» **ACTION ITEM**
Lines from the entries below that hold "scale" form the answer; copy all of them.
(EXERCISE DATA begins)
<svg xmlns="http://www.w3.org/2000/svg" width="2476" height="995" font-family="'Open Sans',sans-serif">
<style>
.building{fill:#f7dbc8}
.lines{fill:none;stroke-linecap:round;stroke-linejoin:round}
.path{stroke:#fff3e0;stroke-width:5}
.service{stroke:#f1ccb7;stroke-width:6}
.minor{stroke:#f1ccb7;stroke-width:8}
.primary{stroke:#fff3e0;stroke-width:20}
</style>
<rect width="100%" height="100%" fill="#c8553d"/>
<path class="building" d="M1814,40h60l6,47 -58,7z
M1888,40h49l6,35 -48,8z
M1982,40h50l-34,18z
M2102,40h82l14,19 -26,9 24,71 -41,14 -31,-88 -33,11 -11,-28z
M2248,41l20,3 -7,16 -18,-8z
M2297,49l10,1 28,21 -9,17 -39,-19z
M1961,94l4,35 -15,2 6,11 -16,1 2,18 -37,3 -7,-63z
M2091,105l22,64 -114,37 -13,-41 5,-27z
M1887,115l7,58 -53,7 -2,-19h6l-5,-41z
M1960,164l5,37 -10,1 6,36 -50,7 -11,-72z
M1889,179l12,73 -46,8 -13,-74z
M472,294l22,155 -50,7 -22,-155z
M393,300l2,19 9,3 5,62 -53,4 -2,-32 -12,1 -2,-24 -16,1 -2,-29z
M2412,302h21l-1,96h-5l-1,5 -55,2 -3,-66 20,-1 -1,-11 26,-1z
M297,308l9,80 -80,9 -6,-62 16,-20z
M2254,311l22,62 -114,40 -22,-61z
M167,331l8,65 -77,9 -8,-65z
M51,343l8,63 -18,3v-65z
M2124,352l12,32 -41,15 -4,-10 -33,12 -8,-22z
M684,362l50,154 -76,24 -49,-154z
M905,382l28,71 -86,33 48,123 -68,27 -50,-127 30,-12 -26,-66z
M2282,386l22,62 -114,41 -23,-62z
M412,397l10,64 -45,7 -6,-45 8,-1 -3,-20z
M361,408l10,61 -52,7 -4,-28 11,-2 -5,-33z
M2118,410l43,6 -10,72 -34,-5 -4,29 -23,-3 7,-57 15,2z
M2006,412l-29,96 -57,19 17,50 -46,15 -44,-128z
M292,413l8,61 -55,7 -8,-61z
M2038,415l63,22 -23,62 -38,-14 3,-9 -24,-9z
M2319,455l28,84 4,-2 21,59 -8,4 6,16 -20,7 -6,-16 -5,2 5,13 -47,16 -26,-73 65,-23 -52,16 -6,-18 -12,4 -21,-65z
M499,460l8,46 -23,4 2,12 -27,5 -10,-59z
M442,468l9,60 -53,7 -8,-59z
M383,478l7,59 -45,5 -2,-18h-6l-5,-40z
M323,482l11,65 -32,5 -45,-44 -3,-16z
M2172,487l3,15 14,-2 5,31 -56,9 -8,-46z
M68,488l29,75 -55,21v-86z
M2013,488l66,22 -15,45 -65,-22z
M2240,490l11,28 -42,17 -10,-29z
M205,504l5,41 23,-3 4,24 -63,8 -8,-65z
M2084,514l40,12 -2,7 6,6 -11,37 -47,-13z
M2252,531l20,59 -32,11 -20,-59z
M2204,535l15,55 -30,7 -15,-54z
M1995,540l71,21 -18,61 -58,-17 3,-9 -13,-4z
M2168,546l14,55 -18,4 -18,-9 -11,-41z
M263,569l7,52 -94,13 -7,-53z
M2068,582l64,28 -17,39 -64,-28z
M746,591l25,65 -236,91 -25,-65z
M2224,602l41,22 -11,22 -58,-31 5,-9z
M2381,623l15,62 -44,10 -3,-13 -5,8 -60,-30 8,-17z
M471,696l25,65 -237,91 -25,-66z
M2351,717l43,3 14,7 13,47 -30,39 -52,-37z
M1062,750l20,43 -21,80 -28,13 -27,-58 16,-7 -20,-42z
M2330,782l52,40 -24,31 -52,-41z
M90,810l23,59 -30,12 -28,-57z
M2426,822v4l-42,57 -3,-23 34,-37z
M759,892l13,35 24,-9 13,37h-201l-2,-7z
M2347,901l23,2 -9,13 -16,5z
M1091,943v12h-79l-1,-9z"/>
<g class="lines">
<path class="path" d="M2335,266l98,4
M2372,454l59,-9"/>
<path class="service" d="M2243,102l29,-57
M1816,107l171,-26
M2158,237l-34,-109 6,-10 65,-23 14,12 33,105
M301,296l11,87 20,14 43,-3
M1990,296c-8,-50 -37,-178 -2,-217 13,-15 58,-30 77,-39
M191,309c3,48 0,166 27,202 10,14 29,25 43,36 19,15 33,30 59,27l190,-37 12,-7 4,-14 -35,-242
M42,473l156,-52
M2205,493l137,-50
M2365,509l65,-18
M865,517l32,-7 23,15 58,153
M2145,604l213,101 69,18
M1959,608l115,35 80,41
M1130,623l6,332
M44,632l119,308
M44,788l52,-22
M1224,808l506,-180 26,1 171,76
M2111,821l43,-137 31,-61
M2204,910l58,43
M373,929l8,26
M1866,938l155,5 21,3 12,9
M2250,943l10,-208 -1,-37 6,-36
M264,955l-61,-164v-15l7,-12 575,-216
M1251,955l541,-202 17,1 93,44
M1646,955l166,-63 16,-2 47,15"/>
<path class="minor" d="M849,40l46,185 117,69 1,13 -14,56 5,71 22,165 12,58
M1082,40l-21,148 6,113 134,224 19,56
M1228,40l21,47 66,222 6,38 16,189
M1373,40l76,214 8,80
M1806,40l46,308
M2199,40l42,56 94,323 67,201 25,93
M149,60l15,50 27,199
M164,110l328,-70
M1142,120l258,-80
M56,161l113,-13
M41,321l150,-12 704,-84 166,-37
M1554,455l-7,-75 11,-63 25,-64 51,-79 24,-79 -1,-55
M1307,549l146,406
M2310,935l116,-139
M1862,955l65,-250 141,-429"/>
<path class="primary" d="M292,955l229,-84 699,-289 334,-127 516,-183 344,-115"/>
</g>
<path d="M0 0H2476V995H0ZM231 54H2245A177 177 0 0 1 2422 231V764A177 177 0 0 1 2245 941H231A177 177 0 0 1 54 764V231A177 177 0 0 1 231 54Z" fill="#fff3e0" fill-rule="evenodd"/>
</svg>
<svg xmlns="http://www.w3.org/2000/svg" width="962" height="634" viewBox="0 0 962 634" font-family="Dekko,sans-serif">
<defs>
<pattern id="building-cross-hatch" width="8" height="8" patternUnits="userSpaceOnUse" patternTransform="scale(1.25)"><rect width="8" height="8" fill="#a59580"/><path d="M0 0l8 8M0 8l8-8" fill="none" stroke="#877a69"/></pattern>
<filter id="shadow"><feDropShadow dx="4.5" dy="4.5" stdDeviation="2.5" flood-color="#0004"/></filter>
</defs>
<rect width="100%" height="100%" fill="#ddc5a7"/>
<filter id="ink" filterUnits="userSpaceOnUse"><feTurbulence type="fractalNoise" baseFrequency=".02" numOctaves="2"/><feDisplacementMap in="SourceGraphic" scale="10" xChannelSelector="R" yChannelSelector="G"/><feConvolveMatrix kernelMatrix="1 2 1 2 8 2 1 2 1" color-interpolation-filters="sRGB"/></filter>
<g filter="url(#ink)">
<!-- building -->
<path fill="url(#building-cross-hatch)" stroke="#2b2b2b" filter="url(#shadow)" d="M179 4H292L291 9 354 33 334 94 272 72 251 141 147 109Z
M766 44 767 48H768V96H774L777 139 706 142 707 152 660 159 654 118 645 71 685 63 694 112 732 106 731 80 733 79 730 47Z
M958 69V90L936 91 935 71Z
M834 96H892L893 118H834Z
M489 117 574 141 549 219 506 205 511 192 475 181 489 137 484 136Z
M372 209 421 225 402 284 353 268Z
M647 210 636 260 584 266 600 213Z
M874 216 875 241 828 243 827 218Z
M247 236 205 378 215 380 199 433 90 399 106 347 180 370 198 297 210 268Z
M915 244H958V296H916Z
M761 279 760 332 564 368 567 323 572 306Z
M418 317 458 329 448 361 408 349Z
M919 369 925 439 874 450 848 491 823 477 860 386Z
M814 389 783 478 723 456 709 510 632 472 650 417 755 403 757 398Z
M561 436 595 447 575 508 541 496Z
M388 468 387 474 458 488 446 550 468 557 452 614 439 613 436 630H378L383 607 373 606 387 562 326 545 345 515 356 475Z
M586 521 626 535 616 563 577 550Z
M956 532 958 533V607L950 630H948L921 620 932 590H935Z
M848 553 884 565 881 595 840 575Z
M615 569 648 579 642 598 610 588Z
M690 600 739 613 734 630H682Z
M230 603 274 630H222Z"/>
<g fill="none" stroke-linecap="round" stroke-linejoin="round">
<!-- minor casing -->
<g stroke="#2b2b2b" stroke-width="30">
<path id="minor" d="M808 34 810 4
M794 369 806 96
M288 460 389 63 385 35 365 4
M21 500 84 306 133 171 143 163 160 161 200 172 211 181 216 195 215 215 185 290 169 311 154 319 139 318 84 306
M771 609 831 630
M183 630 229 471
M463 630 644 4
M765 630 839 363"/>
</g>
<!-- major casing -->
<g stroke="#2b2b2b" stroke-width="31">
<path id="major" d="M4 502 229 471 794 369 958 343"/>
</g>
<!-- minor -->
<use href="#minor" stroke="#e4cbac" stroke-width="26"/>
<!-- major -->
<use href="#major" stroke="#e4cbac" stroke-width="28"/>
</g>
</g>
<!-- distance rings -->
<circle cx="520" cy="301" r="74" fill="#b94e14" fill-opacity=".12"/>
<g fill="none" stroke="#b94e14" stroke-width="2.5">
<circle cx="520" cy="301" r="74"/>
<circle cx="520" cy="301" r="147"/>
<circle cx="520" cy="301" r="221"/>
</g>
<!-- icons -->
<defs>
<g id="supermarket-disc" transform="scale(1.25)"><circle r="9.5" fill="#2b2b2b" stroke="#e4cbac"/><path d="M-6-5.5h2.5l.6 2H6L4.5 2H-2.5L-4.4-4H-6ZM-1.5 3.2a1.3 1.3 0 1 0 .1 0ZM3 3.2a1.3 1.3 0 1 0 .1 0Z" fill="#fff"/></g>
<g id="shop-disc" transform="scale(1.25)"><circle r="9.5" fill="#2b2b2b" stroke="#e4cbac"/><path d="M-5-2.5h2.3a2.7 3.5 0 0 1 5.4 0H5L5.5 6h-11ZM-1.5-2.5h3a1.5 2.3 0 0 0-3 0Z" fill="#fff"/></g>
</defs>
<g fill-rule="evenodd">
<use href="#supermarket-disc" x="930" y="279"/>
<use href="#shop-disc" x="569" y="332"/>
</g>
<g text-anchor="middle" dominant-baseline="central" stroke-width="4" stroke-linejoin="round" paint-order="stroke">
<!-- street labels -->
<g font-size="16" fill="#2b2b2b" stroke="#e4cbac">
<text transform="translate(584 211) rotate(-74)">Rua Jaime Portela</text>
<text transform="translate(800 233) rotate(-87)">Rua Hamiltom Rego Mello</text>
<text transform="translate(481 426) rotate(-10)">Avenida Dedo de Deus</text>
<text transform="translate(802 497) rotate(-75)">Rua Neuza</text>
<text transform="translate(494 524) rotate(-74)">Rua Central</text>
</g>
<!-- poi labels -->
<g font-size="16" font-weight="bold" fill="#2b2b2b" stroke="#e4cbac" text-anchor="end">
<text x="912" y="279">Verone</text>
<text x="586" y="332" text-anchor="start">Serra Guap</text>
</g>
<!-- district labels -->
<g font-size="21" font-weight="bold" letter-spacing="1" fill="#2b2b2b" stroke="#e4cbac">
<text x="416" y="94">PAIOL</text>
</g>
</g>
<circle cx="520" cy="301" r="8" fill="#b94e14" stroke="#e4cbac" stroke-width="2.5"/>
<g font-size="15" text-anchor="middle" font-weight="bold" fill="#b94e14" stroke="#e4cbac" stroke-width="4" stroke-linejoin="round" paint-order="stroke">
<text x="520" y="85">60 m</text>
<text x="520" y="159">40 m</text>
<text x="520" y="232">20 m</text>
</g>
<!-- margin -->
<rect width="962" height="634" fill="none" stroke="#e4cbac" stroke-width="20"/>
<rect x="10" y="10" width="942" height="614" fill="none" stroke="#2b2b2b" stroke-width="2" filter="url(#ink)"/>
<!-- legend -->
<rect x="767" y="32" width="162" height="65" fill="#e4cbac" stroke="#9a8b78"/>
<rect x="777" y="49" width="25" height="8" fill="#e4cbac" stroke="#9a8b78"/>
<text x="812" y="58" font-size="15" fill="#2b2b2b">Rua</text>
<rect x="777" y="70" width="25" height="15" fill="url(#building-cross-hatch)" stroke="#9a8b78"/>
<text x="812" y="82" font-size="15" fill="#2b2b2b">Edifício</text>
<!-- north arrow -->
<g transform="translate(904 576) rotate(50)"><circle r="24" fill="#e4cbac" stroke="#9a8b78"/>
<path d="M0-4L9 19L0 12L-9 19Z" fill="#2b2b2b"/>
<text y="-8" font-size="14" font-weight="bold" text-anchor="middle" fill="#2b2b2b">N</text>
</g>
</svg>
(EXERCISE DATA ends)
» **TASK SOLUTION**
<pattern id="building-cross-hatch" width="8" height="8" patternUnits="userSpaceOnUse" patternTransform="scale(1.25)"><rect width="8" height="8" fill="#a59580"/><path d="M0 0l8 8M0 8l8-8" fill="none" stroke="#877a69"/></pattern>
<filter id="ink" filterUnits="userSpaceOnUse"><feTurbulence type="fractalNoise" baseFrequency=".02" numOctaves="2"/><feDisplacementMap in="SourceGraphic" scale="10" xChannelSelector="R" yChannelSelector="G"/><feConvolveMatrix kernelMatrix="1 2 1 2 8 2 1 2 1" color-interpolation-filters="sRGB"/></filter>
<g id="supermarket-disc" transform="scale(1.25)"><circle r="9.5" fill="#2b2b2b" stroke="#e4cbac"/><path d="M-6-5.5h2.5l.6 2H6L4.5 2H-2.5L-4.4-4H-6ZM-1.5 3.2a1.3 1.3 0 1 0 .1 0ZM3 3.2a1.3 1.3 0 1 0 .1 0Z" fill="#fff"/></g>
<g id="shop-disc" transform="scale(1.25)"><circle r="9.5" fill="#2b2b2b" stroke="#e4cbac"/><path d="M-5-2.5h2.3a2.7 3.5 0 0 1 5.4 0H5L5.5 6h-11ZM-1.5-2.5h3a1.5 2.3 0 0 0-3 0Z" fill="#fff"/></g>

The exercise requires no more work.